═════ DATA FOR THIS EXERCISE ═════

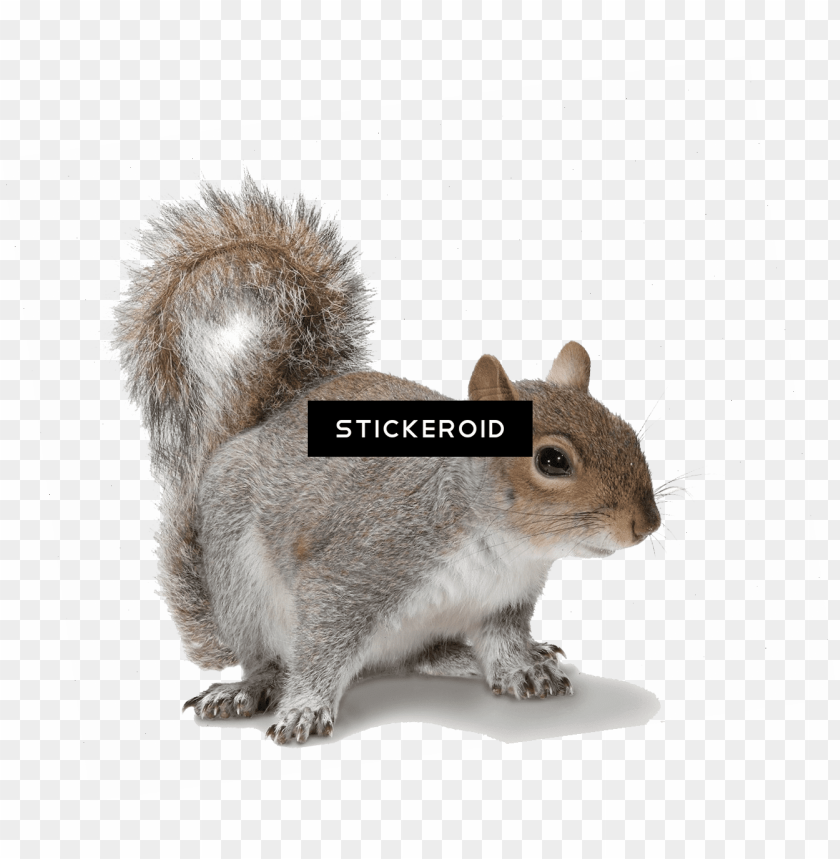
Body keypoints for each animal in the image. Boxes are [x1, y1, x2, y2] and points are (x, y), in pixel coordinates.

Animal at [114, 175, 662, 745]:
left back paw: (474, 656)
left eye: (627, 431)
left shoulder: (503, 603)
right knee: (268, 659)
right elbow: (321, 646)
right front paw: (304, 708)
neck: (503, 549)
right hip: (239, 583)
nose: (647, 523)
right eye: (553, 461)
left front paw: (523, 668)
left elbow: (504, 641)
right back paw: (249, 688)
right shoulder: (358, 568)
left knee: (418, 656)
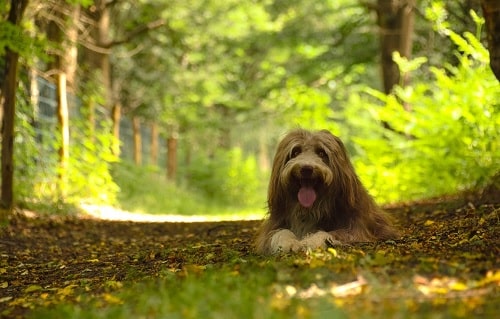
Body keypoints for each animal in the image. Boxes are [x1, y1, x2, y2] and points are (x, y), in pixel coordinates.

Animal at [256, 129, 396, 256]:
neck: (310, 209)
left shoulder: (356, 228)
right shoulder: (274, 224)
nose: (306, 168)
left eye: (321, 152)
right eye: (295, 152)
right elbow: (279, 232)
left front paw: (310, 241)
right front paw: (288, 242)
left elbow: (329, 233)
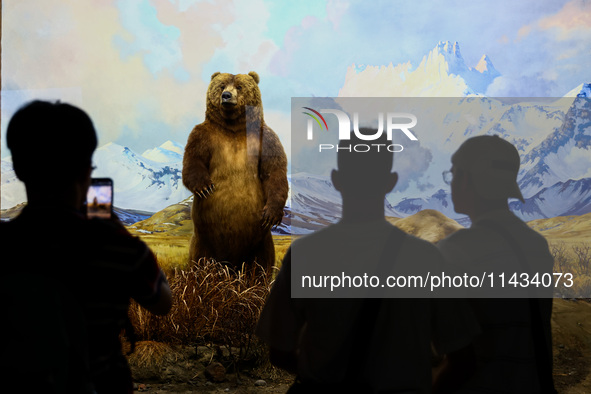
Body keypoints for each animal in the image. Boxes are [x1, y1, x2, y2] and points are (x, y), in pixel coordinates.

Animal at [183, 71, 290, 270]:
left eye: (239, 86)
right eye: (222, 85)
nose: (226, 96)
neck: (233, 127)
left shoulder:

═════

**TASK GOAL**
Copy out, from the data above, every line holding the word "front".

**YOUR SOLUTION**
right front paw: (304, 708)
left front paw: (523, 668)
left front paw: (310, 241)
right front paw: (288, 242)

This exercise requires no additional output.